In this chapter, we focus on zero-sum games. This simply means a situation where one person's gain is exactly equal to the other person's loss. Imagine sharing a pizza: every slice you eat is a slice your friend doesn't get. The total "benefit" is constant, so the sum of gains and losses is zero.

Don't worry if this seems a bit abstract at first—we will break it down step-by-step!

1. Understanding and Constructing Pay-off Matrices (DF1)

To analyze a game, we need to organize the information. We use a pay-off matrix. This is a table that shows what happens for every possible combination of moves.

The Basics:

  • Usually, we have two players: Player A (the "Row" player) and Player B (the "Column" player).
  • The numbers in the matrix represent the pay-off for Player A.
  • If a number is positive, Player A wins that amount and Player B loses it.
  • If a number is negative, Player A loses that amount and Player B wins it.

Example: Imagine a simple game where Player A chooses Row 1 or 2, and Player B chooses Column 1 or 2.

\( \begin{pmatrix} 3 & -2 \\ -1 & 4 \end{pmatrix} \)

In this matrix, if A chooses Row 1 and B chooses Column 2, the pay-off is -2. This means Player A loses 2 points and Player B gains 2 points.

Quick Review: The matrix always shows the game from Player A's perspective. Player A wants the numbers to be as high as possible, while Player B wants them to be as low as possible (because a loss for A is a win for B).

2. The "Play-Safe" Strategy (DF2)

In game theory, we assume both players are smart and trying to protect themselves. This leads to the play-safe strategy. Instead of gambling on a big win, players look at the worst-case scenario for every move and pick the one that is the "least bad."

How Player A plays safe (Maximin):

  1. For every row, find the minimum value (the worst A could do in that row).
  2. From those minimum values, pick the maximum one.
  3. This is called the Maximin value.

How Player B plays safe (Minimax):

  1. For every column, find the maximum value (the worst B could do because high numbers are bad for B).
  2. From those maximum values, pick the minimum one.
  3. This is called the Minimax value.

Memory Aid: Player A is a Maximin-iser (wants the best of the worst). Player B is a Minimax-er (wants the lowest of the highs).

The Value of the Game: If the players use these strategies, the actual outcome is called the value of the game.

3. Stable Solutions and Saddle Points (DF3)

Sometimes, both players realize that a specific pair of moves is the best they can both hope for. This happens when the Maximin equals the Minimax.

Key Term: Saddle Point
If Maximin = Minimax, the game has a stable solution. The value at this point is called a Saddle Point. In a stable game, neither player has any reason to change their move if they play the game again.

Analogy: Think of a mountain pass (a saddle). It is the lowest point if you are traveling along the ridge (Player B trying to keep values low), but the highest point if you are climbing up from the valley (Player A trying to keep values high).

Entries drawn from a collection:
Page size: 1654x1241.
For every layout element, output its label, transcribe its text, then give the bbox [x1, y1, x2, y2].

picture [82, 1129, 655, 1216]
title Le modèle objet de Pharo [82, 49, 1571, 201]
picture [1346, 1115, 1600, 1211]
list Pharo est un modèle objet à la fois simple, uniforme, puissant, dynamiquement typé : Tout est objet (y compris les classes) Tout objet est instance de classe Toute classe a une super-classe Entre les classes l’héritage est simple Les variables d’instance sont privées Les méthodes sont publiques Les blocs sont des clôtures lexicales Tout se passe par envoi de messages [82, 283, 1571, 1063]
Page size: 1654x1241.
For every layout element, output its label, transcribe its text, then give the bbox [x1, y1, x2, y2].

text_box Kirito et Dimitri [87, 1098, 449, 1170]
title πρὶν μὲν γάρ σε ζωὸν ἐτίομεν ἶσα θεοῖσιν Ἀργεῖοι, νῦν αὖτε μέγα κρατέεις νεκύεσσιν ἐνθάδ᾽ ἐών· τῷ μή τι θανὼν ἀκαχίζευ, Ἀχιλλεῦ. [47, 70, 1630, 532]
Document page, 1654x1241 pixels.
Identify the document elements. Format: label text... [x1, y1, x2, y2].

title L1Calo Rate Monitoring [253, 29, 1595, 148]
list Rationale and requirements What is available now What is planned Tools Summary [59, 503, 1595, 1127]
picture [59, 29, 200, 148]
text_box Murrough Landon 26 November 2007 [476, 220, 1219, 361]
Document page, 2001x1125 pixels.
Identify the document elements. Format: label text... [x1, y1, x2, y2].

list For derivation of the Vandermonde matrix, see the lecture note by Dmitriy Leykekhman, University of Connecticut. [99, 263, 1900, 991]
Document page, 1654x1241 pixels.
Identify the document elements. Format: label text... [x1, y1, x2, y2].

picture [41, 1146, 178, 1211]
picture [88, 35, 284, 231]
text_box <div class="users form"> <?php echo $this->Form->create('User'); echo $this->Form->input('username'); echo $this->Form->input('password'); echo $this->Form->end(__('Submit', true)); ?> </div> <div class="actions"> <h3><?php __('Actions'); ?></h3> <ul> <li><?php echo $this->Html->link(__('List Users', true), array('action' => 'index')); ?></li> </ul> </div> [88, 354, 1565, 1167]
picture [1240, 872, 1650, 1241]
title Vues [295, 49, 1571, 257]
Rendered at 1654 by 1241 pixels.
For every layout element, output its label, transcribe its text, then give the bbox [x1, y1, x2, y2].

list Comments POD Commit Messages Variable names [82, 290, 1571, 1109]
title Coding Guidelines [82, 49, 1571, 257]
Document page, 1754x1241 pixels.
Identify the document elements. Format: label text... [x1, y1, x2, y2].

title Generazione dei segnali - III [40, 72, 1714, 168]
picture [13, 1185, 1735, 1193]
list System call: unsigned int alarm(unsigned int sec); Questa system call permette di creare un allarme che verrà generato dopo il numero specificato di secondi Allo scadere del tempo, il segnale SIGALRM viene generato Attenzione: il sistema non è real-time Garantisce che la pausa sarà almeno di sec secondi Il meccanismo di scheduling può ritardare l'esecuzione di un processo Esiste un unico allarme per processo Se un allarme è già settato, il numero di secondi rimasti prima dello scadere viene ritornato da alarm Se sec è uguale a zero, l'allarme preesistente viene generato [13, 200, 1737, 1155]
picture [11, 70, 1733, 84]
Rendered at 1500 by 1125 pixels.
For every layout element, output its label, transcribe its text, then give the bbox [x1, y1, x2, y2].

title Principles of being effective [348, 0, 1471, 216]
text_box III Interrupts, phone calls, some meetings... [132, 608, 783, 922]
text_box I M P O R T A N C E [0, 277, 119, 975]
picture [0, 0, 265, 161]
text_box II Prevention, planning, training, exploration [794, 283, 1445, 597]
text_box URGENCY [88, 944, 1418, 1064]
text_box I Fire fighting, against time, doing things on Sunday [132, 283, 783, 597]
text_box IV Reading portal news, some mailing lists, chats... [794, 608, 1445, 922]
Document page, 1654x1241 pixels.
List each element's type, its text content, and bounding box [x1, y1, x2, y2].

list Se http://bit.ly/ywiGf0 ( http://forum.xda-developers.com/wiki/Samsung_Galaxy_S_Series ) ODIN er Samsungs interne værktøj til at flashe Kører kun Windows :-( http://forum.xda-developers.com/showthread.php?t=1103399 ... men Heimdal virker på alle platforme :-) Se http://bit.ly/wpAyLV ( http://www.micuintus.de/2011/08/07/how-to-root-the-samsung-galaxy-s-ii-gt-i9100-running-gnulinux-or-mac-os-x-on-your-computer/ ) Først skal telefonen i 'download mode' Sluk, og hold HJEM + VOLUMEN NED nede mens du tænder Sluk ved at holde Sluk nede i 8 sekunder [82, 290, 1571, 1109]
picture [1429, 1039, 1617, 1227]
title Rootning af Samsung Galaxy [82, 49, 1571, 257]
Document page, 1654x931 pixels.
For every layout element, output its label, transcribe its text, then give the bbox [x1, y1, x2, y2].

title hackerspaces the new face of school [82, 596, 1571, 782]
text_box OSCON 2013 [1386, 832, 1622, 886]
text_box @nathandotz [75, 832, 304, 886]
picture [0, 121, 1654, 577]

Task set:
**A)** Decide whether each statement below agrees with the text on zero-sum games, answering yes or no and quoting the words of the text that settle it. (i) The numbers in a pay-off matrix show the pay-off for Player B. (ii) To play safe, Player A takes the minimum value of each row and then chooses the largest of those minimums. (iii) In a stable game, a player has reason to switch moves when the game is played again.
**B)** Write what comes next in the text on zero-sum games, starting after its final sentence.
You can complete everything here without using the records.

The replies:
**A)**
(i) No: "The numbers in the matrix represent the pay-off for Player A."
(ii) Yes: "For every row, find the minimum value" and "From those minimum values, pick the maximum one."
(iii) No: "neither player has any reason to change their move if they play the game again."

**B)**
Takeaway: If Maximin \( \neq \) Minimax, there is no stable solution, and players might need to "mix" their strategies to stay unpredictable.

4. Dominated Strategies (DF4)

Before solving a complex game, you can often make the matrix smaller by deleting dominated strategies. A dominated strategy is a move that is so bad, a smart player would never choose it.

How to spot them:

  • For Rows (Player A): If every number in Row 1 is less than or equal to the corresponding number in Row 2, then Row 1 is dominated. Player A will always prefer Row 2. Delete Row 1!
  • For Columns (Player B): Remember, B wants small numbers. If every number in Column 1 is greater than or equal to the numbers in Column 2, then Column 1 is dominated. Player B will always prefer Column 2. Delete Column 1!

Common Mistake: Students often forget that for Player B, "bigger is worse." Always double-check your column deletions!

5. Mixed Strategies and Graphical Methods (DF5)

If a game has no saddle point, a player shouldn't just pick one move every time. If they did, the opponent would figure it out! Instead, they use a mixed strategy—playing different moves with certain probabilities.

For the AQA syllabus, you need to know how to solve this graphically for a \( 2 \times n \) or \( n \times 2 \) game.

Step-by-Step for Player A (2 Rows):

  1. Let the probability of Player A choosing Row 1 be \( p \).
  2. Therefore, the probability of choosing Row 2 is \( (1 - p) \).
  3. For each of Player B's options (columns), write an expression for the expected gain.
    Example: If Column 1 has values 3 and 1, the expression is \( 3p + 1(1-p) \).
  4. Simplify these expressions (e.g., \( 2p + 1 \)).
  5. Draw these as straight lines on a graph where the x-axis is \( p \) (from 0 to 1) and the y-axis is the Expected Gain.
  6. Find the lower boundary of all the lines (the "floor").
  7. The highest point on this lower boundary is the optimal strategy!

Did you know? This graphical method is essentially finding the "best of the worst" outcomes across all possible probabilities. It ensures that no matter what Player B does, Player A's average win is at least a certain amount.

Quick Review Box:
1. Stable Game: Maximin = Minimax. Use a pure strategy (one move).
2. Unstable Game: Maximin \( \neq \) Minimax. Use a mixed strategy (probabilities).
3. Rows: Higher is better. Delete if all values are smaller.
4. Columns: Lower is better. Delete if all values are larger.

Don't worry if the graphing feels slow at first. Once you've drawn a few, you'll start to see the "V" shapes or "mountain" shapes clearly. Practice identifying the lower boundary—it's the key to the whole process!